**PROBLEM:** Look through the records and copy each line that has "elbow" in it.
# # # # # # #
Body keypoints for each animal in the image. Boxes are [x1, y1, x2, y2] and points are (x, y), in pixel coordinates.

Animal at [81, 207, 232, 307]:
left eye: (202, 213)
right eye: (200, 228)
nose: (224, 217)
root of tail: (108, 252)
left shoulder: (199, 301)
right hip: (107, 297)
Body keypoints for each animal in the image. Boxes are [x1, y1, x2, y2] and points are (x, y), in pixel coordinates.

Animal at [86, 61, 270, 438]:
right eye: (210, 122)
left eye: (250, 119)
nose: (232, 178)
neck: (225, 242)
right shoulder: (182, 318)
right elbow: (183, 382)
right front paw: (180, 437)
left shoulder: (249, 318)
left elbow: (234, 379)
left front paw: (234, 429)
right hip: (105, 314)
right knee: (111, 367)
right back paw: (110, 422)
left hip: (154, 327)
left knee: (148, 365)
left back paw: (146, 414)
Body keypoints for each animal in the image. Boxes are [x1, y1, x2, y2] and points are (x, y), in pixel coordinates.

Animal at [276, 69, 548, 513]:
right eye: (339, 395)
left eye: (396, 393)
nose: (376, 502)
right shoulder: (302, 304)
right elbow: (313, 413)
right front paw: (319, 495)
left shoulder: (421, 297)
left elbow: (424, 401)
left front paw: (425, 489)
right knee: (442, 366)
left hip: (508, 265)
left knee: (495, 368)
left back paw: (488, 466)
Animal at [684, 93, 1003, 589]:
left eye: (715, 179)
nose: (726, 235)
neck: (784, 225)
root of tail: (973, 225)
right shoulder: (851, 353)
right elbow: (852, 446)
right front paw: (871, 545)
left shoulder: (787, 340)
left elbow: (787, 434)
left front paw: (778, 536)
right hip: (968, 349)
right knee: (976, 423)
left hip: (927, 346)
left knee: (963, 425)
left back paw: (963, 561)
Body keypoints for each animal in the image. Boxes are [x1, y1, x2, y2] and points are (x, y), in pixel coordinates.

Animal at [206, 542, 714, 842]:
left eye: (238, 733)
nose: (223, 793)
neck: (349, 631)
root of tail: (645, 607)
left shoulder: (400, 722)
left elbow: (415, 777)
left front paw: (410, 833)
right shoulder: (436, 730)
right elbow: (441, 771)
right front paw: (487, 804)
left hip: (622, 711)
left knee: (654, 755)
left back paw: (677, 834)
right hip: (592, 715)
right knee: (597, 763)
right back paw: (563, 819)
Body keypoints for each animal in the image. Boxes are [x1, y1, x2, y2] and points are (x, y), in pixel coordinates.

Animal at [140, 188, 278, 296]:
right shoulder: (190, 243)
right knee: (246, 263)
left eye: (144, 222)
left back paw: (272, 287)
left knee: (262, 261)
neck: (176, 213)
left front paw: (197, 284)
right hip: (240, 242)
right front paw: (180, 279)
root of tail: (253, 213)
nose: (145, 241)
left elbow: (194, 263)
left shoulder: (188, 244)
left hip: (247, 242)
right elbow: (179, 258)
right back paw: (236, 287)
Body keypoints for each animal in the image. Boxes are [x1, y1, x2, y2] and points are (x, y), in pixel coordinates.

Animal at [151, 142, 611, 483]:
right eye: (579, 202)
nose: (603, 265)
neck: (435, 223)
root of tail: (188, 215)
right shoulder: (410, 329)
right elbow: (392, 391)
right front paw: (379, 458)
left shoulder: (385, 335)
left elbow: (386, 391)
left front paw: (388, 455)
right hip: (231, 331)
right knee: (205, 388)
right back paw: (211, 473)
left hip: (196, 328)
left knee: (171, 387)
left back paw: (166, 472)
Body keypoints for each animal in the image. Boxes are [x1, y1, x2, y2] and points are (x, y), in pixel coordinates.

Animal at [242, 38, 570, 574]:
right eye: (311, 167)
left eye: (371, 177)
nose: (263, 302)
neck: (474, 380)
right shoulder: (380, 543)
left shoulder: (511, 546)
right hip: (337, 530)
# # # # # # #
**SOLUTION FOR THIS PROBLEM:**
right elbow: (183, 382)
left elbow: (234, 379)
right elbow: (313, 413)
left elbow: (424, 401)
right elbow: (852, 446)
left elbow: (787, 434)
left elbow: (415, 777)
right elbow: (441, 771)
left elbow: (194, 263)
right elbow: (179, 258)
right elbow: (392, 391)
left elbow: (386, 391)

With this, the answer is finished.